Regarding the solution Peter offered, that didn’t work for me. Strangely enough it filled the path in the filename section, the shortcut didn’t open the mentioned window automatically. When I tried manually it did. I fiddled with pauzes (even long ones) but also didn’t get is to work. Due to further lack of time I left it for now but the concept was clear so I learned a lot about open/save dialogues
Also the fact that I’m on OS X 10.10 Dev 7 and use Default Folder X might cause problems.
Whenever you brute-force the UI there are sticky wickets.
For this particular job AppleScript is the best choice.
Take note though that Default Folder is also scriptable, so with it installed you can change a dialog location via AppleScript more transparently than you can with Keyboard Maestro.
Thanks again for your help and posting your script. I report back here so that others can learn from this too... if needed
Your script works as described, created a folder when it didn’t exist and copied the files. At the end I did get an error message though:
The files I was saving where definitely not there. So I’m not sure what caused this.

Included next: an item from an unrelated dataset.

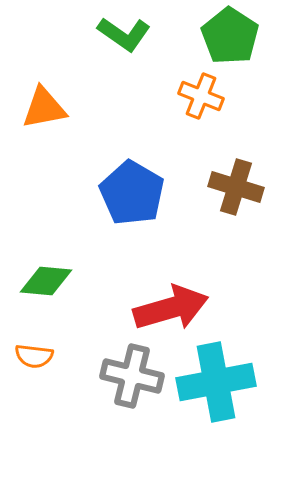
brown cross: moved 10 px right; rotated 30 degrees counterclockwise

My next quest was to alter the script a bit to be able to set another path.
I changed:
set savePathHFS to ((path to downloads folder as text) & "Mail_Attachments_Saved:")
to:
set savePathHFS to ("Macintosh HD:Users:username:Box Sync:testfolder:" & "Mail_Attachments_Saved:")
This worked fine.
My next effort I didn’t succeed in.
I thought it would be great if I could use a KM Action to set the Applescript variable ‘savePathHFS’.
I deleted the line
set savePathHFS to ((path to downloads folder as text) & "Mail_Attachments_Saved:")
in your script and added a
Set Variable ‘savePathHFS’ to Text
Macintosh HD:Users:username:Box Sync:testfolder:" & "Mail_Attachments_Saved:
Action before your script.
But helas, that didn't work. Maybe I didn't set the variable well.
Any ideas are welcome.
If not, the other way works, but I thought it would be great if you could use one applescript and duplicate the KM Macro, and change the Path in the variable for each specific ocassion instead of creating multiple AppleScript.
I hope my report is clear enough, if not let me know.
Have been using this script with success but today I started getting the following error. Can anyone help me out on this?
“osascript: OpenScripting.framework - scripting addition “/Library/ScriptingAdditions/Adobe Unit Types.osax” cannot be used with the current OS because it has no OSAXHandlers entry in its Info.plist.”
I just came across this as well. I know @ccstone hasn’t been around as much lately, but his expertise (in this case, expertise from several years ago) continues to benefit us even now.
Thanks for your contribution: your macro works like a charm on the internal drive; but when running it on any external drive it gives an error message (-10000), i first set permissions of every user to 'read and write' then tried to ignore permissions, checked them against the internal ssd, wich seems to have more strict permissions.
The error is engaged by the script, not the km macro itself, but i just can't find the culprit.